Red Panda Learning blog

Bringing the Outside In

We are living in an era where we are becoming increasingly aware of the environment around us and of the impact that we are having on it. This awareness of the outside is something that needs to be fostered in our children, with environmental sustainability and ecology themes built into curriculums.

I believe that positive interactions with nature go hand in hand with protecting it and these interactions needs to start in a child’s early years, not only to help develop their environmental awareness but also to fuel their development in many other ways. Studies indicate that exposure to nature in a child’s early years is vital for their social, emotional and physical development. With children averaging 7 hours of screen time a day and playing outside for only 4 hours a week on average – less than half of the time spent outdoors by their parents’ generation (source: The Guardian) – it is increasingly important that they are given the opportunity to connect with nature at school.

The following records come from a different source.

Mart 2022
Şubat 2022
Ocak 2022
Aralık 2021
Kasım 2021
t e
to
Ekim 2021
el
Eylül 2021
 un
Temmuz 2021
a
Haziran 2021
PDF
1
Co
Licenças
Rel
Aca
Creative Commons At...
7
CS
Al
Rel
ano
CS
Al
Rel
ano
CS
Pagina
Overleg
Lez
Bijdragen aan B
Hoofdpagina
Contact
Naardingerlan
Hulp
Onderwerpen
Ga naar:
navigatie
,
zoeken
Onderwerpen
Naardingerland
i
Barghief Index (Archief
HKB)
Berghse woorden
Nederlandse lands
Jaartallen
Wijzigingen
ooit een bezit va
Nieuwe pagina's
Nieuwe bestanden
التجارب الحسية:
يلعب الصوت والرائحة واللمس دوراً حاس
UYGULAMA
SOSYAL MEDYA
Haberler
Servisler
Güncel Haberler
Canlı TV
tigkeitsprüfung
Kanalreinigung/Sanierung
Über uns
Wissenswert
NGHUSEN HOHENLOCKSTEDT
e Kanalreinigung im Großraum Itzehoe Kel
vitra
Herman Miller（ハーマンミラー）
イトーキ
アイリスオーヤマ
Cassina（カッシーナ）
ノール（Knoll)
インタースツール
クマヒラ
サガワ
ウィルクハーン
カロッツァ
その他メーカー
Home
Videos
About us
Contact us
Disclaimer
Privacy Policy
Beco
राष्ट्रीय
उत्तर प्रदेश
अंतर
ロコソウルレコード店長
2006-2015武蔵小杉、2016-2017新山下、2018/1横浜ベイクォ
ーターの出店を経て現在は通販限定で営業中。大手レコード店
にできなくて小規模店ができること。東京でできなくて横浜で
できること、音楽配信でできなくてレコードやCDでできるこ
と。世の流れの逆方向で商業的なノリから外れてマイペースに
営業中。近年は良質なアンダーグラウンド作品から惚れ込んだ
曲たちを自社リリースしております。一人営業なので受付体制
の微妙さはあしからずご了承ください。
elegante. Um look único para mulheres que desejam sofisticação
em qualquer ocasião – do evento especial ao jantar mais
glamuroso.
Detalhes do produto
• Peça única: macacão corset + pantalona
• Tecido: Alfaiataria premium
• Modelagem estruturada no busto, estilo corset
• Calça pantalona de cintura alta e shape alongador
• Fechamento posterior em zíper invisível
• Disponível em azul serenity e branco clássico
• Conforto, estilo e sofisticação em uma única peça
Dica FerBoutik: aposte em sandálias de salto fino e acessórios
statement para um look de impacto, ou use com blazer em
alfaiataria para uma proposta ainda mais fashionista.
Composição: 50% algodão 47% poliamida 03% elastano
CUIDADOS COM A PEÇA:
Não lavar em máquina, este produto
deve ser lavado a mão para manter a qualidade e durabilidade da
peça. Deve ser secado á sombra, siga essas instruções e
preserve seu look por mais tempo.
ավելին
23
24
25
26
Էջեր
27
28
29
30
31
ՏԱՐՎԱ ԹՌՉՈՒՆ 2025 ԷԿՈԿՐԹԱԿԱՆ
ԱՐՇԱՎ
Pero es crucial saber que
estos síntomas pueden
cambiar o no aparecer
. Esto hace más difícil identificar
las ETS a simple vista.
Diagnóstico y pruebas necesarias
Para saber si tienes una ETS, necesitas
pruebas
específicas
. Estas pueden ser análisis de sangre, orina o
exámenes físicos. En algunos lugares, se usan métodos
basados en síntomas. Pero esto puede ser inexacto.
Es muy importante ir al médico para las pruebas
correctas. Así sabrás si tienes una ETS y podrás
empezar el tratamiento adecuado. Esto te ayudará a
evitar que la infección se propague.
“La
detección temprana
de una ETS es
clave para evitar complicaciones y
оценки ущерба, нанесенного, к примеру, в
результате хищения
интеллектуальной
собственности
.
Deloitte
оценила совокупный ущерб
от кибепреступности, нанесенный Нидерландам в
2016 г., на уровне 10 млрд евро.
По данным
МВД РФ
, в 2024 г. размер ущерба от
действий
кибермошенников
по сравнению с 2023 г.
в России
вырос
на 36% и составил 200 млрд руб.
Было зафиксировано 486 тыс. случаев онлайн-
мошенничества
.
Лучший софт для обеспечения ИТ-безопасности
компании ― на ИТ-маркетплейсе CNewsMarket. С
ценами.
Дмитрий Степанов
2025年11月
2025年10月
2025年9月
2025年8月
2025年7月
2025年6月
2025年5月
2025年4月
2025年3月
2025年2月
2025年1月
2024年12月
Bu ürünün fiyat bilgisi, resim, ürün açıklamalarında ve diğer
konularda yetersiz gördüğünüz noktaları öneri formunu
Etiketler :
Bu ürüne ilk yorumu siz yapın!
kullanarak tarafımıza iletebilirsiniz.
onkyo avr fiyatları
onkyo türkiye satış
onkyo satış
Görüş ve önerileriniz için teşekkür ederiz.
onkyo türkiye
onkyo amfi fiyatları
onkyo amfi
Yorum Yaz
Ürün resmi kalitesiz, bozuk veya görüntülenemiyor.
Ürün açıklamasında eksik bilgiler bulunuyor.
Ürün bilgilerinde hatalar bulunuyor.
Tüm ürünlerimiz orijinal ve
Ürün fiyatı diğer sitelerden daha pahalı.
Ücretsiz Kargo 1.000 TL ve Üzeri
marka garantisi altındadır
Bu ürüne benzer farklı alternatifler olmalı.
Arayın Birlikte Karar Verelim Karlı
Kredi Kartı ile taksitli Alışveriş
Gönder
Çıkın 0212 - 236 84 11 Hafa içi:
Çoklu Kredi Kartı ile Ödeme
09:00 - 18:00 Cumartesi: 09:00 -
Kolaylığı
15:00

But getting outside and into nature can be difficult, particularly in urban schools with little outdoor space and schools that lack funding and supervision – so how, come rain or shine, countryside or concrete jungle, do we go about engaging our class with the environment? It’s simple! If for whatever reason you can’t go outside – bring the outside in.

“It’s simple! If for whatever reason you can’t go outside – bring the outside in.”

Stepping outside of the classroom you feel inspired, creative, motivated, and a sense of freedom – so how do we replicate those feelings in the classroom? Here’s some of my favourite ideas of how to include nature in your indoor classroom:

  • Create nature art areas – create a dedicated area in your classroom where children can make art out of natural materials such as leaves and sticks. This display can be updated regularly, encouraging children to bring in things they have discovered when engaging with nature in their free time, for example shells from their holiday.
  • Bring animals into the classroom – a classroom pet or bug box is always popular with children and this allows them to really engage with the animal or insects. Approaching your local wildlife rehabilitation centre is also a good idea as they can bring animals into the classroom for a day and children can learn about them first hand.
  • Nature show and tell – run a nature show and tell where all children have to bring in their favourite thing from the outdoor environment and explain what it is and why they like it. Not only is this great for the child showing the object, but it exposes all children in the classroom to things that they may not have seen before, fuelling learning and discussion.
  • Grow plants in the classroom – this allows children to learn about the anatomy of plants, what they require for survival and how to take care of them. Pot plants are a good option, or garden herbs which children can pick and taste

But what are the benefits of bringing the outside in?

Children will…

  • Learn about the world around them and how they can protect it
  • Develop their curiosity, exploration and imagination
  • Learn important scientific concepts through sensory exploration
  • Be interested and engaged with nature, developing their concentration skills
  • Inquire about the names of new things and seek words to describe the processes they observe helping to develop their language skills

With so many benefits, beyond just learning about the environment, and so many easy ways of bringing the outside into the classroom I think it is time to take a step back and let nature motivate our children. Not only does interacting with the content directly impact on students learning, it also allows them to develop a connection with the environment through hands on experiences and questioning encouraging them to protect the world around them.